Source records
.....

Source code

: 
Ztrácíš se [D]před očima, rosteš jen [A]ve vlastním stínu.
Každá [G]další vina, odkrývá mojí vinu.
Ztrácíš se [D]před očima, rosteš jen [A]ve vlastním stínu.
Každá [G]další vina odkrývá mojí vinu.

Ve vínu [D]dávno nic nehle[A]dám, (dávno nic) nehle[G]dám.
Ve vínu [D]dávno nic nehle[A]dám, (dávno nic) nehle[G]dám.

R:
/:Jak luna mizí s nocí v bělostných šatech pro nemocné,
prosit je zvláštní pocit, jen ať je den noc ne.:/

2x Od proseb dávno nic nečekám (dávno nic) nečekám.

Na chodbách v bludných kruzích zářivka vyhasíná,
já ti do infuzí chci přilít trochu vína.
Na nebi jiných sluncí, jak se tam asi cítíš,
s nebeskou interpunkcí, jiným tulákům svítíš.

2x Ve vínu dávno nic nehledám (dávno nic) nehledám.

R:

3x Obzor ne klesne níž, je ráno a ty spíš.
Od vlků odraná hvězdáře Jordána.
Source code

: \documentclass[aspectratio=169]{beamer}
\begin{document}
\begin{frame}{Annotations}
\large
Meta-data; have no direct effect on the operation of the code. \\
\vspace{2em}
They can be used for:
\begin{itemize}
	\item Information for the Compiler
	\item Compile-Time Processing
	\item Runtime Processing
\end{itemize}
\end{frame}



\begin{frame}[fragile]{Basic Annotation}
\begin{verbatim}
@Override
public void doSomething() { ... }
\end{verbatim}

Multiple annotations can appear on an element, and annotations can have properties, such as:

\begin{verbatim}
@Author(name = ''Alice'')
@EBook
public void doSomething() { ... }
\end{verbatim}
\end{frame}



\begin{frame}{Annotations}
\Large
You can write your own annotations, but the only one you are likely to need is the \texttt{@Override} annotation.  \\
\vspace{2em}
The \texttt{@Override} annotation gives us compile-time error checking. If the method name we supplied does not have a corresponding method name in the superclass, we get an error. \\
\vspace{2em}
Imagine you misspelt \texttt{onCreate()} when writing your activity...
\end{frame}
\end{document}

.....

:: Task to complete ::
Would it be possible to reproduce all the entries exactly as they appear above?

:: Answer space ::
Source code

: 
Ztrácíš se [D]před očima, rosteš jen [A]ve vlastním stínu.
Každá [G]další vina, odkrývá mojí vinu.
Ztrácíš se [D]před očima, rosteš jen [A]ve vlastním stínu.
Každá [G]další vina odkrývá mojí vinu.

Ve vínu [D]dávno nic nehle[A]dám, (dávno nic) nehle[G]dám.
Ve vínu [D]dávno nic nehle[A]dám, (dávno nic) nehle[G]dám.

R:
/:Jak luna mizí s nocí v bělostných šatech pro nemocné,
prosit je zvláštní pocit, jen ať je den noc ne.:/

2x Od proseb dávno nic nečekám (dávno nic) nečekám.

Na chodbách v bludných kruzích zářivka vyhasíná,
já ti do infuzí chci přilít trochu vína.
Na nebi jiných sluncí, jak se tam asi cítíš,
s nebeskou interpunkcí, jiným tulákům svítíš.

2x Ve vínu dávno nic nehledám (dávno nic) nehledám.

R:

3x Obzor ne klesne níž, je ráno a ty spíš.
Od vlků odraná hvězdáře Jordána.
Source code

: \documentclass[aspectratio=169]{beamer}
\begin{document}
\begin{frame}{Annotations}
\large
Meta-data; have no direct effect on the operation of the code. \\
\vspace{2em}
They can be used for:
\begin{itemize}
	\item Information for the Compiler
	\item Compile-Time Processing
	\item Runtime Processing
\end{itemize}
\end{frame}



\begin{frame}[fragile]{Basic Annotation}
\begin{verbatim}
@Override
public void doSomething() { ... }
\end{verbatim}

Multiple annotations can appear on an element, and annotations can have properties, such as:

\begin{verbatim}
@Author(name = ''Alice'')
@EBook
public void doSomething() { ... }
\end{verbatim}
\end{frame}



\begin{frame}{Annotations}
\Large
You can write your own annotations, but the only one you are likely to need is the \texttt{@Override} annotation.  \\
\vspace{2em}
The \texttt{@Override} annotation gives us compile-time error checking. If the method name we supplied does not have a corresponding method name in the superclass, we get an error. \\
\vspace{2em}
Imagine you misspelt \texttt{onCreate()} when writing your activity...
\end{frame}
\end{document}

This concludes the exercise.